■ **WORK REQUIRED**:
Below are records; reproduce exactly the lines from the one that has "pen holder: present [88,210,109,240]" through the one that has "bowl: present [625,404,714,455]", ends included, and nothing more.

■ **MATERIAL SUPPLIED**:

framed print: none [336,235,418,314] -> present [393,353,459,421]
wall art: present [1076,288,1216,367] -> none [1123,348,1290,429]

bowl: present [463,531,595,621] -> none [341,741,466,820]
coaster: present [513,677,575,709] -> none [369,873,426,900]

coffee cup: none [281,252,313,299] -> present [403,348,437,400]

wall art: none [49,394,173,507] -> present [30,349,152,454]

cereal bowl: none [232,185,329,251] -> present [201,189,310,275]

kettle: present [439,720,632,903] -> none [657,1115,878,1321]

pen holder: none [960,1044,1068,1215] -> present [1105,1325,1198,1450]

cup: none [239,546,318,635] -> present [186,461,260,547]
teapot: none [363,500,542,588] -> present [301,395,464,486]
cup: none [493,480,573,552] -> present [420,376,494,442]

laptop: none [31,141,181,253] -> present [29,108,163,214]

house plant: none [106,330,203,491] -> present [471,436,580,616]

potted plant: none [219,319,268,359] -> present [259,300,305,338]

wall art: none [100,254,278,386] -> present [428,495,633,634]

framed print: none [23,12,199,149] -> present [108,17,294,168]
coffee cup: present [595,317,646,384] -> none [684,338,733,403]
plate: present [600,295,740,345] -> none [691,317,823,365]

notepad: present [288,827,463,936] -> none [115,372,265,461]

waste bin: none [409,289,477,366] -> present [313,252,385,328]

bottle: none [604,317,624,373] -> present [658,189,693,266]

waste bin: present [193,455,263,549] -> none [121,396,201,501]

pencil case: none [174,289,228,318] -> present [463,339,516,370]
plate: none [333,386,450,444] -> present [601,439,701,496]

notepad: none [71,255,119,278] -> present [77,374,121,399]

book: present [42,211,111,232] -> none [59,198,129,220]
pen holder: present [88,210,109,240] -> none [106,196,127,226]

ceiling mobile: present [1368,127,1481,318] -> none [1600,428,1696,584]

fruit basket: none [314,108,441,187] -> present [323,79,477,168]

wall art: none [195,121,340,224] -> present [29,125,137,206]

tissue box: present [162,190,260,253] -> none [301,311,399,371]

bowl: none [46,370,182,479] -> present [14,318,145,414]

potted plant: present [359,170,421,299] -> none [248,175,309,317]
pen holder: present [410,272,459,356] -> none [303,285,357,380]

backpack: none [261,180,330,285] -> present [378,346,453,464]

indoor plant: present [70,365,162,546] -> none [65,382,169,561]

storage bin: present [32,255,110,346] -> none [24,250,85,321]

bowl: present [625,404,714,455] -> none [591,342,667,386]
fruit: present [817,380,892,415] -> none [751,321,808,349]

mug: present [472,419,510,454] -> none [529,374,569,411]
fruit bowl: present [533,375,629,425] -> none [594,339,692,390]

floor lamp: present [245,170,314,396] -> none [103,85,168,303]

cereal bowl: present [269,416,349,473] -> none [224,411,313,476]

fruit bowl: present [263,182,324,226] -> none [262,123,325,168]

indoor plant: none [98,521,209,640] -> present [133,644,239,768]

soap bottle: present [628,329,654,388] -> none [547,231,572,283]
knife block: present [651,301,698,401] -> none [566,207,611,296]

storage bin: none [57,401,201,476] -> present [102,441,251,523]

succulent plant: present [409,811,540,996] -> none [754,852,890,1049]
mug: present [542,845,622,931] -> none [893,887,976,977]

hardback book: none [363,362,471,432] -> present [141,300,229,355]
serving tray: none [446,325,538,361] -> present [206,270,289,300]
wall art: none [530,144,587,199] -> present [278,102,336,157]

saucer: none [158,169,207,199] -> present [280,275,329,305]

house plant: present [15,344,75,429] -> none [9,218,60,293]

■ **REPLY TO THE TASK**:
pen holder: present [88,210,109,240] -> none [106,196,127,226]

ceiling mobile: present [1368,127,1481,318] -> none [1600,428,1696,584]

fruit basket: none [314,108,441,187] -> present [323,79,477,168]

wall art: none [195,121,340,224] -> present [29,125,137,206]

tissue box: present [162,190,260,253] -> none [301,311,399,371]

bowl: none [46,370,182,479] -> present [14,318,145,414]

potted plant: present [359,170,421,299] -> none [248,175,309,317]
pen holder: present [410,272,459,356] -> none [303,285,357,380]

backpack: none [261,180,330,285] -> present [378,346,453,464]

indoor plant: present [70,365,162,546] -> none [65,382,169,561]

storage bin: present [32,255,110,346] -> none [24,250,85,321]

bowl: present [625,404,714,455] -> none [591,342,667,386]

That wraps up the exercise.